Postoperative examinations were performed at day 1, 7, month 1, 3, 6, and every 6 months thereafter. Each visit was performed approximately at the same time of the day (from 9 to 11 am) and included best corrected visual acuity (BCVA), IOP measurement with Goldmann applanation tonometry, slit-lamp biomicroscopy and mydriatic fundus examination. As previously described, qualified success was defined as IOP < 21 mmHg regardless of the use of glaucoma medications, while complete success was defined as IOP < 21 mmHg without glaucoma medications17. The following cases were classified as failures: eyes with postoperative IOP ≥ 21 mmHg; eyes that required a higher number of glaucoma medications compared to preoperatively; eyes that underwent additional glaucoma surgery.

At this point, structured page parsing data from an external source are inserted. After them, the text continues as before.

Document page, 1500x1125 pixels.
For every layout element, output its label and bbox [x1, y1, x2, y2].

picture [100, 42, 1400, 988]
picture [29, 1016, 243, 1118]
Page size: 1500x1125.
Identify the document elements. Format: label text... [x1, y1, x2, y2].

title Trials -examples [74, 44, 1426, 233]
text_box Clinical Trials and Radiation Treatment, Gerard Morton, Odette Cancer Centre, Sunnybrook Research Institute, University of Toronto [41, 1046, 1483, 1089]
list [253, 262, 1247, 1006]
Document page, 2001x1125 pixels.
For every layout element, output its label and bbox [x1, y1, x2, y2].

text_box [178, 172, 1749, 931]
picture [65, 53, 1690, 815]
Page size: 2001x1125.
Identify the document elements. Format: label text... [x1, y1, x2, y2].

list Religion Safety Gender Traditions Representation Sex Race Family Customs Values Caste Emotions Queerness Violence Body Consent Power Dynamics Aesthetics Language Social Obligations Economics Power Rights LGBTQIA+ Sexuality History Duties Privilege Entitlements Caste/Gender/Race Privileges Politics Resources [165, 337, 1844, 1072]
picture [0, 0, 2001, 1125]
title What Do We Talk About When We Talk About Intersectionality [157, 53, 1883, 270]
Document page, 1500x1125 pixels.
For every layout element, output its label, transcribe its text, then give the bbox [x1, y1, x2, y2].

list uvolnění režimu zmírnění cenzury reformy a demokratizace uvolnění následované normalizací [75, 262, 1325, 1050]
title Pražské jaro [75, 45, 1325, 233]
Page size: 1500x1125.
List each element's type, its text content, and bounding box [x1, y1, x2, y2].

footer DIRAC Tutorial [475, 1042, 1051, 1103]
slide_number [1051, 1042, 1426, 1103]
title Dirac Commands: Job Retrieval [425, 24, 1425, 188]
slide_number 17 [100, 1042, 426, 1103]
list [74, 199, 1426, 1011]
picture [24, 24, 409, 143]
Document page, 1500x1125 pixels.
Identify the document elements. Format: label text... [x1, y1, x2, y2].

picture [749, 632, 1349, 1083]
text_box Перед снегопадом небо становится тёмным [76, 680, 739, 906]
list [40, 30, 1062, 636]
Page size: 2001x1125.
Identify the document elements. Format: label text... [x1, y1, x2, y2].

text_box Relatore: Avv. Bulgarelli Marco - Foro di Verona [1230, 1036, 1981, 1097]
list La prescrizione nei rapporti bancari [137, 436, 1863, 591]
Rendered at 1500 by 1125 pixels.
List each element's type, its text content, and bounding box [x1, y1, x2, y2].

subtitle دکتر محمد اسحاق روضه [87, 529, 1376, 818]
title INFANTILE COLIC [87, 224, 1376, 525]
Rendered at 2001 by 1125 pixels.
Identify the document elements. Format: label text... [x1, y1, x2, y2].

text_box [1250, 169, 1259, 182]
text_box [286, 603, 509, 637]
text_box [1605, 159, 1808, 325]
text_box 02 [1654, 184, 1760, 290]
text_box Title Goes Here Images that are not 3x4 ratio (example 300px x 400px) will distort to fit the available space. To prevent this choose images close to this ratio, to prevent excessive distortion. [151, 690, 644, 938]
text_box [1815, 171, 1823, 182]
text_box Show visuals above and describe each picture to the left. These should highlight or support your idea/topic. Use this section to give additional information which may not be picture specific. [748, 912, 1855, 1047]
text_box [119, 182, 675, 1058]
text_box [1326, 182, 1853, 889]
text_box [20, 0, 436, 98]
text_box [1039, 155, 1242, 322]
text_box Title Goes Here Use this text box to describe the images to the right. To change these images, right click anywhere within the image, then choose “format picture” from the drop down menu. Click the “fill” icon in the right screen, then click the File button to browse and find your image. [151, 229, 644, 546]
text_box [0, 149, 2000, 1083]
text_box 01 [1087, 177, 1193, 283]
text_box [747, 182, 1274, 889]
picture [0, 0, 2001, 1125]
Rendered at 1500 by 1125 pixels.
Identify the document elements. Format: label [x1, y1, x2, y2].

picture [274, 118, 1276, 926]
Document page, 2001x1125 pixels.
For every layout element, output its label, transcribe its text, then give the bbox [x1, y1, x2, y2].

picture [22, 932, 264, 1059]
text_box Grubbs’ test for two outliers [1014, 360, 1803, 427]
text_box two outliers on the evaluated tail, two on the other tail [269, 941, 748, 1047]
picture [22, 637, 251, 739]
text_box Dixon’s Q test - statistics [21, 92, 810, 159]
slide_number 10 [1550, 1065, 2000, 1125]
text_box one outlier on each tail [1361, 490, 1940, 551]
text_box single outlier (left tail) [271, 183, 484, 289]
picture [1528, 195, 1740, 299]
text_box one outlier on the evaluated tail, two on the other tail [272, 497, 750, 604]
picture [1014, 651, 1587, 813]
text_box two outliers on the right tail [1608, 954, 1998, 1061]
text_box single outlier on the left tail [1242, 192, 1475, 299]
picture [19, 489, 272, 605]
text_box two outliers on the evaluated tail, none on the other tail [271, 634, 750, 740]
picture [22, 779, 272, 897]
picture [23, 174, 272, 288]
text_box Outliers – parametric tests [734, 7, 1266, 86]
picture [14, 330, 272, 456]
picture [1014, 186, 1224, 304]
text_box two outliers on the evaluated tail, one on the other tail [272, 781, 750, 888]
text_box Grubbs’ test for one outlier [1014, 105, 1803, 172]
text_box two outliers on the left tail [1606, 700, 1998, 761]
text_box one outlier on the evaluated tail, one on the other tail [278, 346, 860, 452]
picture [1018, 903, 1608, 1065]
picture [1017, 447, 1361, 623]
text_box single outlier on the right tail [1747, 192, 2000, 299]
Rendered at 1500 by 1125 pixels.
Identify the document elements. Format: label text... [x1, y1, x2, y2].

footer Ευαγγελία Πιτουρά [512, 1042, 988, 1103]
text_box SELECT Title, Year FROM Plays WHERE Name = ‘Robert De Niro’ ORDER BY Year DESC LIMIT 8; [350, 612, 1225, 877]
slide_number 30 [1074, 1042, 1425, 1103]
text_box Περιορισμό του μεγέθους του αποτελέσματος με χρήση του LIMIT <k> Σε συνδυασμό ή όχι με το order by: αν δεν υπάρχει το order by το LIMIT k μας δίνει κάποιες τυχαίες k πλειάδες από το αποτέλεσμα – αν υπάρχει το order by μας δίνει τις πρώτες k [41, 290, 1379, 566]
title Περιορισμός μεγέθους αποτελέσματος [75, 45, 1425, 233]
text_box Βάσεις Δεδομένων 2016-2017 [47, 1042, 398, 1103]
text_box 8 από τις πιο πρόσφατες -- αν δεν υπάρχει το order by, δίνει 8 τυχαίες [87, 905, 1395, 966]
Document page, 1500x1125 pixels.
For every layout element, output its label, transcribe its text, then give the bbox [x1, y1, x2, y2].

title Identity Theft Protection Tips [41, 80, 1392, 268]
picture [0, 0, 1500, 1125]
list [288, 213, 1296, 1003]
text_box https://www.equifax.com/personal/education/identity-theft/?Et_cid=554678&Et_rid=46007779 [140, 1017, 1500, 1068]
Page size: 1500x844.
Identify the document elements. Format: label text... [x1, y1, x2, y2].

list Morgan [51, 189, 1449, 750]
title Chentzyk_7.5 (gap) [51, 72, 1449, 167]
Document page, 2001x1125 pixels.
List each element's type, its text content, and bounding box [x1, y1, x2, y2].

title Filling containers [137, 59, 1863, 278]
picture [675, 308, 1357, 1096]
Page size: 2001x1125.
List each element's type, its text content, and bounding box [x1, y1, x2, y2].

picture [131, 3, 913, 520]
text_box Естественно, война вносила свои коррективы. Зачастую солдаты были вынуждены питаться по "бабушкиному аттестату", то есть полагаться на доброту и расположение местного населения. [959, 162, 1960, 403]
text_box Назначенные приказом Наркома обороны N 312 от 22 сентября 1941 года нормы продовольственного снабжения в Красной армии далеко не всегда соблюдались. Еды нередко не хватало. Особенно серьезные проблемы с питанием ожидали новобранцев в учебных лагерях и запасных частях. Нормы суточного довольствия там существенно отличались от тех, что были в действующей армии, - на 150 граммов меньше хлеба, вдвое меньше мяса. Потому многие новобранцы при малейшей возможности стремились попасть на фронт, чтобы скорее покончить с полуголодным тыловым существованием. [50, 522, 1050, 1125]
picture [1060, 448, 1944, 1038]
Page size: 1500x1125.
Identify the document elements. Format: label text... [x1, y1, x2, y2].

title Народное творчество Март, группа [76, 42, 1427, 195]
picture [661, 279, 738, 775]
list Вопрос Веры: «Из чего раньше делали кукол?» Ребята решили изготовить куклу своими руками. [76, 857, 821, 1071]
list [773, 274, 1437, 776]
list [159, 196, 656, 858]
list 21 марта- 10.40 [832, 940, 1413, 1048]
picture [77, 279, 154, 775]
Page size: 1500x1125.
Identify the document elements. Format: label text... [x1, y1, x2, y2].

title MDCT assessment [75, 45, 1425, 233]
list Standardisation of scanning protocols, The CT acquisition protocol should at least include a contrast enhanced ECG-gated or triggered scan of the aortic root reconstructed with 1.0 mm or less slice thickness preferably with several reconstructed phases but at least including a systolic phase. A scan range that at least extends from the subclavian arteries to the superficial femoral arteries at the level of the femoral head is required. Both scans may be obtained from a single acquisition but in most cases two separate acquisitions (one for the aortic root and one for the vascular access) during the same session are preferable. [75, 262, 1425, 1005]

Statistical analysis was performed using R (version 4.0.0) and RStudio (version 1.2.5042) software. The Wilcoxon test was used to compare the change of IOP and number of hypotensive medications before and after surgery. The probability of treatment success was examined by means of Kaplan–Meier survival curves. Cox proportional hazards regression analysis was used to determine the association between baseline characteristics and the probability of treatment success. Patients who were lost to follow-up were treated as censored in the Cox regression analysis. Variables evaluated were age, gender, glaucoma type, baseline IOP and previous glaucoma surgery. A p value of less than 0.05 was considered statistically significant.